Using immunohistochemistry, multiplex fluorescent labeling, or flow cytometry across 226 cases, the research revealed higher expression of CD38 in PTCLs putatively derived from cytotoxic/innate cells and of CD28 in PTCLs derived from adaptive helper T-cells, such as follicular helper T-cell lymphomas. An anti-CD38/CD28xCD3 trispecific antibody (SAR442257) induced a significant cytotoxic effect on PTCL-derived cell lines, primary cells, and tumor lymphocytes from patient-derived xenografted mice in in vitro assays compared to null mutant trispecific antibodies.

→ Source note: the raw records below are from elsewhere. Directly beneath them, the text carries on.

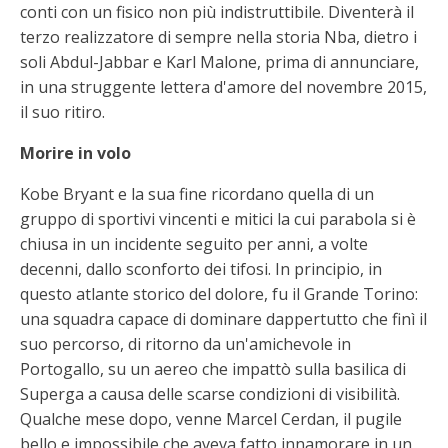
conti con un fisico non più indistruttibile. Diventerà il
terzo realizzatore di sempre nella storia Nba, dietro i
soli Abdul-Jabbar e Karl Malone, prima di annunciare,
in una struggente lettera d'amore del novembre 2015,
il suo ritiro.
Morire in volo
Kobe Bryant e la sua fine ricordano quella di un
gruppo di sportivi vincenti e mitici la cui parabola si è
chiusa in un incidente seguito per anni, a volte
decenni, dallo sconforto dei tifosi. In principio, in
questo atlante storico del dolore, fu il Grande Torino:
una squadra capace di dominare dappertutto che finì il
suo percorso, di ritorno da un'amichevole in
Portogallo, su un aereo che impattò sulla basilica di
Superga a causa delle scarse condizioni di visibilità.
Qualche mese dopo, venne Marcel Cerdan, il pugile
bello e impossibile che aveva fatto innamorare in un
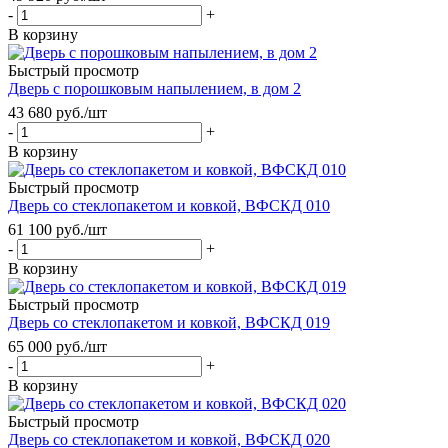
-
+
В корзину
Быстрый просмотр
Дверь с порошковым напылением, в дом 2
43 680
руб.
/шт
-
+
В корзину
Быстрый просмотр
Дверь со стеклопакетом и ковкой, ВФСКД 010
61 100
руб.
/шт
-
+
В корзину
Быстрый просмотр
Дверь со стеклопакетом и ковкой, ВФСКД 019
65 000
руб.
/шт
-
+
В корзину
Быстрый просмотр
Дверь со стеклопакетом и ковкой, ВФСКД 020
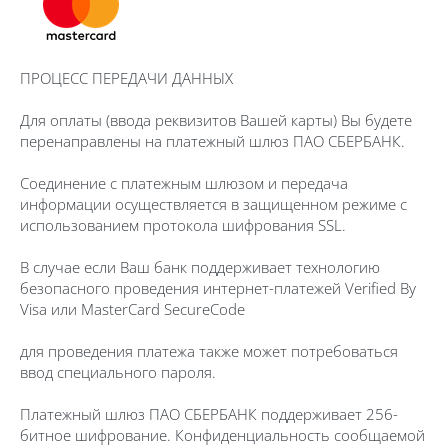
ПРОЦЕСС ПЕРЕДАЧИ ДАННЫХ
Для оплаты (ввода реквизитов Вашей карты) Вы будете
перенаправлены на платежный шлюз ПАО СБЕРБАНК.
Соединение с платежным шлюзом и передача
информации осуществляется в защищенном режиме с
использованием протокола шифрования SSL.
В случае если Ваш банк поддерживает технологию
безопасного проведения интернет-платежей Verified By
Visa или MasterCard SecureCode
для проведения платежа также может потребоваться
ввод специального пароля.
Платежный шлюз ПАО СБЕРБАНК поддерживает 256-
битное шифрование. Конфиденциальность сообщаемой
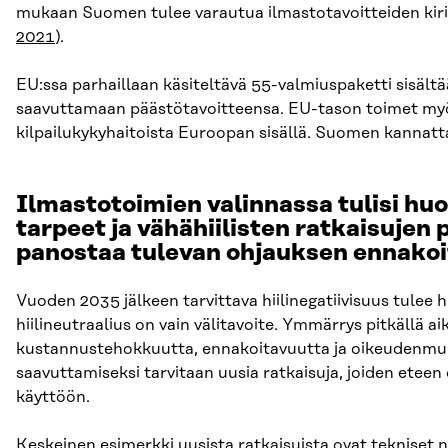
mukaan Suomen tulee varautua ilmastotavoitteiden kir
2021
).
EU:ssa parhaillaan käsiteltävä 55-valmiuspaketti sisältä
saavuttamaan päästötavoitteensa. EU-tason toimet my
kilpailukykyhaitoista Euroopan sisällä. Suomen kannatt
Ilmastotoimien valinnassa tulisi h
tarpeet ja vähähiilisten ratkaisujen
panostaa tulevan ohjauksen ennako
Vuoden 2035 jälkeen tarvittava hiilinegatiivisuus tulee h
hiilineutraalius on vain välitavoite. Ymmärrys pitkällä aik
kustannustehokkuutta, ennakoitavuutta ja oikeudenmukai
saavuttamiseksi tarvitaan uusia ratkaisuja, joiden eteen 
käyttöön.
Keskeinen esimerkki uusista ratkaisuista ovat tekniset n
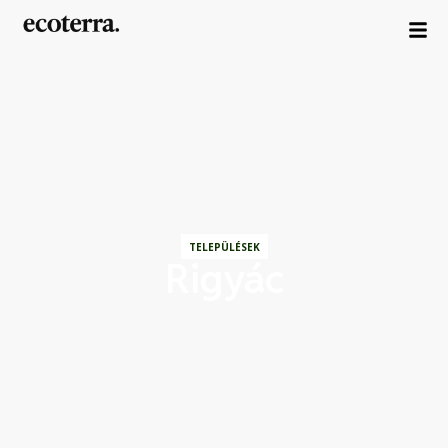
TELEPÜLÉSEK
Rigyác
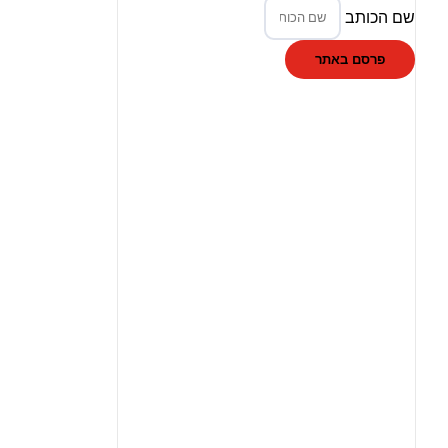
שם הכותב
פרסם באתר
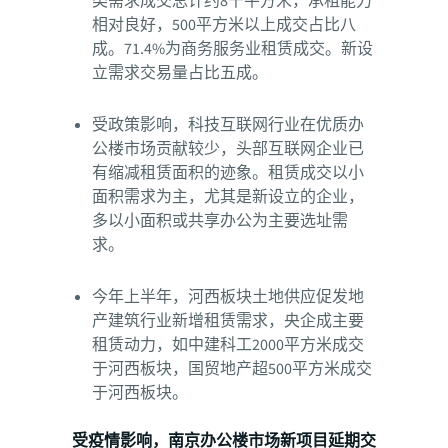
类需求成交总计约8千平方米，承租能力
相对良好，500平方米以上成交占比八
成。71.4%为商务服务业租赁成交。新设
立需求交易量占比五成。
受政策影响，科技互联网行业在优质办
公楼市场贡献较少，头部互联网企业已
有缩减租赁面积的迹象。租赁成交以小
面积需求为主，尤其是新设立的企业，
多以小面积或共享办公为主要选址需
求。
今年上半年，河西板块土地供应促发地
产建筑行业新增租赁需求，央企成主要
租赁动力，如中建科工2000平方米成交
于河西板块，国贸地产超500平方米成交
于河西板块。
受疫情影响，南京办公楼市场新项目延期交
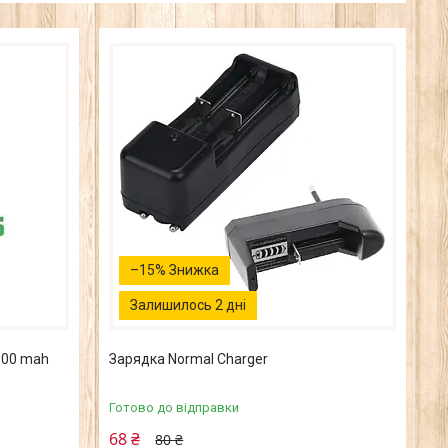
–15%
Залишилось 2 дні
600 mah
Зарядка Normal Charger
Готово до відправки
68 ₴
80 ₴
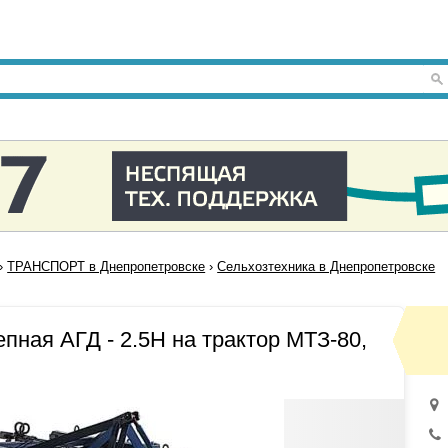
›
ТРАНСПОРТ в Днепропетровске
›
Сельхозтехника в Днепропетровске
пная АГД - 2.5Н на трактор МТЗ-80,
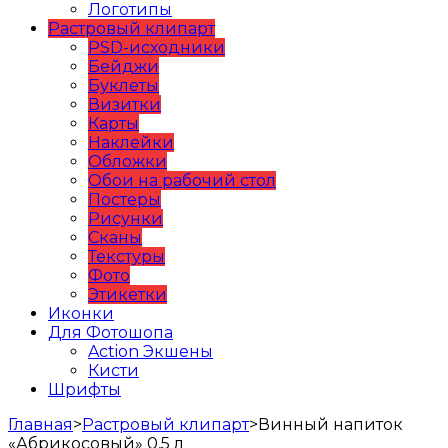
Логотипы
Растровый клипарт
PSD-исходники
Бейджи
Буклеты
Визитки
Карты
Наклейки
Обложки
Обои на рабочий стол
Постеры
Рисунки
Сканы
Текстуры
Фото
Этикетки
Иконки
Для Фотошопа
Action Экшены
Кисти
Шрифты
Главная
>
Растровый клипарт
>
Винный напиток
«Абрикосовый» 0,5 л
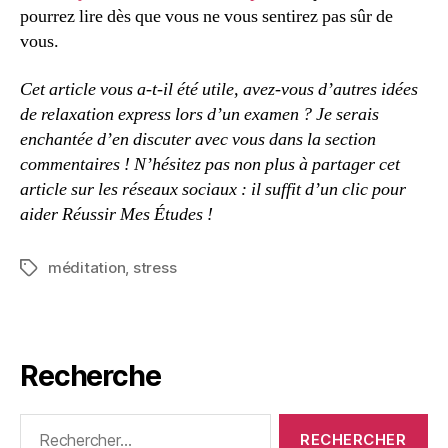
pourrez lire dès que vous ne vous sentirez pas sûr de
vous.
Cet article vous a-t-il été utile, avez-vous d’autres idées
de relaxation express lors d’un examen ? Je serais
enchantée d’en discuter avec vous dans la section
commentaires ! N’hésitez pas non plus à partager cet
article sur les réseaux sociaux : il suffit d’un clic pour
aider Réussir Mes Études !
méditation
,
stress
Étiquettes
Recherche
Rechercher :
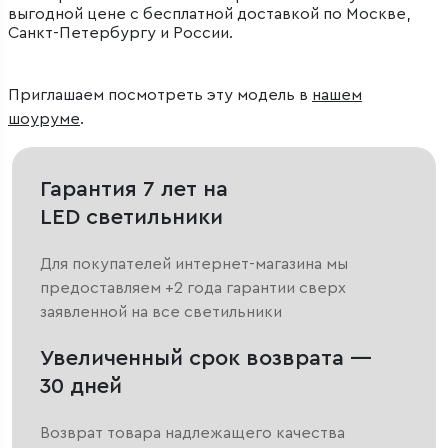
выгодной цене с бесплатной доставкой по Москве,
Санкт-Петербургу и России.
Приглашаем посмотреть эту модель в
нашем
шоуруме
.
Гарантия 7 лет на
LED светильники
Для покупателей интернет-магазина мы
предоставляем +2 года гарантии сверх
заявленной на все светильники
Увеличенный срок возврата —
30 дней
Возврат товара надлежащего качества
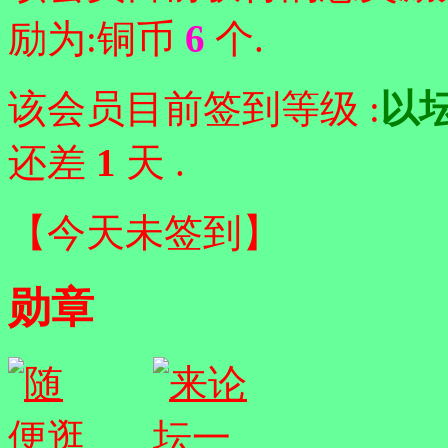
励为:铜币
6
个.
该会员目前签到等级 :
以
还差
1
天 .
【
今天未签到
】
勋章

Separately, another study analyzing circulating tumor-reactive T cells (cTR-Ts) in non-small cell lung carcinoma patients found that pre-treatment cTR-Ts in responders to immune checkpoint inhibitors were characterized by relatively low expression of exhaustion-related CD38. Following the first dose of treatment, cTR-Ts of responders transitioned toward a TCF7+ stem-like phenotype, suggesting that the phenotypic state and transition of cTR-Ts may reflect their functional potential after tumor infiltration and are associated with therapeutic outcomes.

The identification of CD28 and CD38 as targets represents a significant advance for PTCLs, which often have an aggressive clinical course and require new therapeutic strategies. Bi and trispecific antibodies allowing NK or T-cell engagement toward tumor T-cells are promising new approaches for these challenging malignancies.